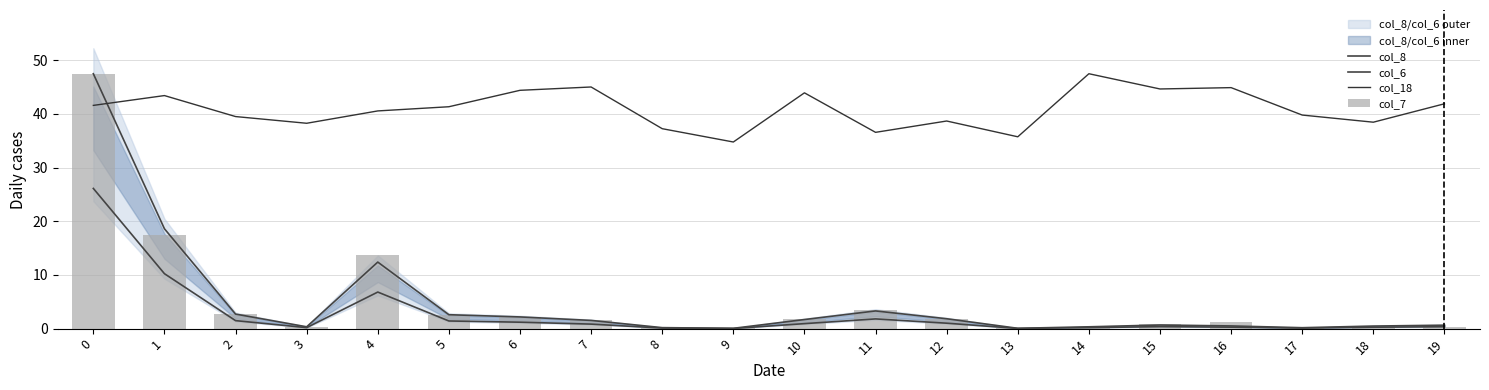

What is the difference between the maximum and second lowest values in the col_18 series?

11.8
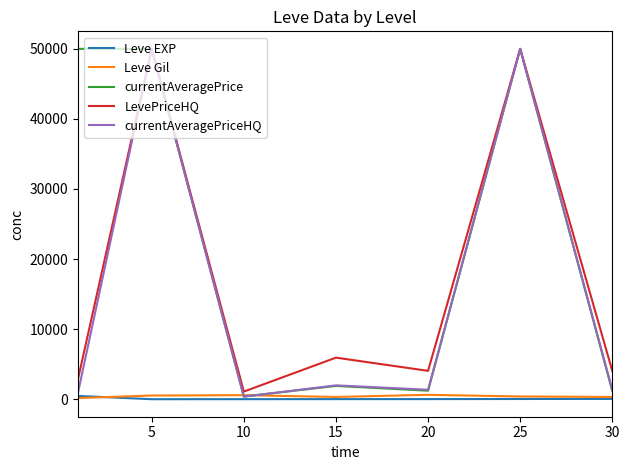

Which series has the largest total across all categories?

currentAveragePrice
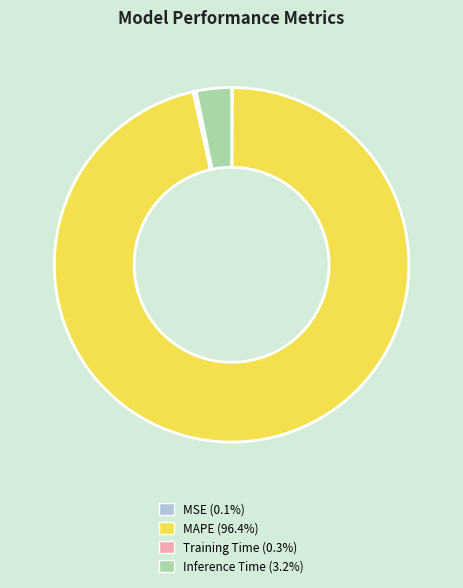

Is the sum of Inference Time and Training Time greater than half?

No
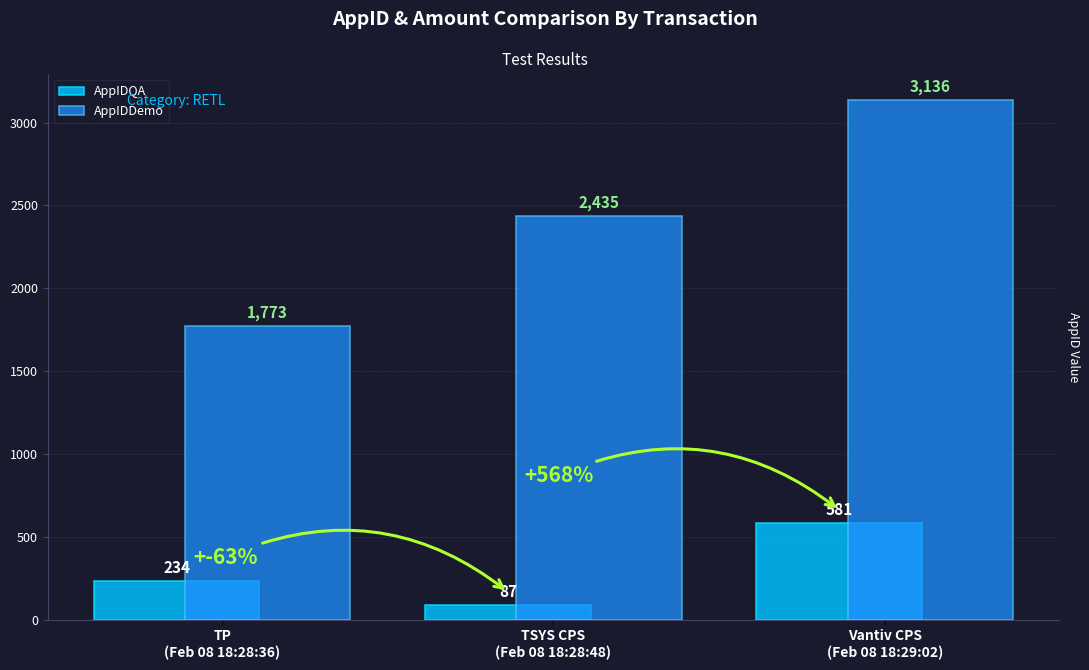

The AppIDDemo series shows 4471 at Vantiv CPS
(Feb 08 18:29:02). True or false?

False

════════════════════

**Brief**: Pull every line of text from the data above and reproduce each one verbatim, omitting the pictures.

**Task response**:
What is the difference between the maximum and second lowest values in the col_18 series?

11.8

Which series has the largest total across all categories?

currentAveragePrice

Is the sum of Inference Time and Training Time greater than half?

No

The AppIDDemo series shows 4471 at Vantiv CPS
(Feb 08 18:29:02). True or false?

False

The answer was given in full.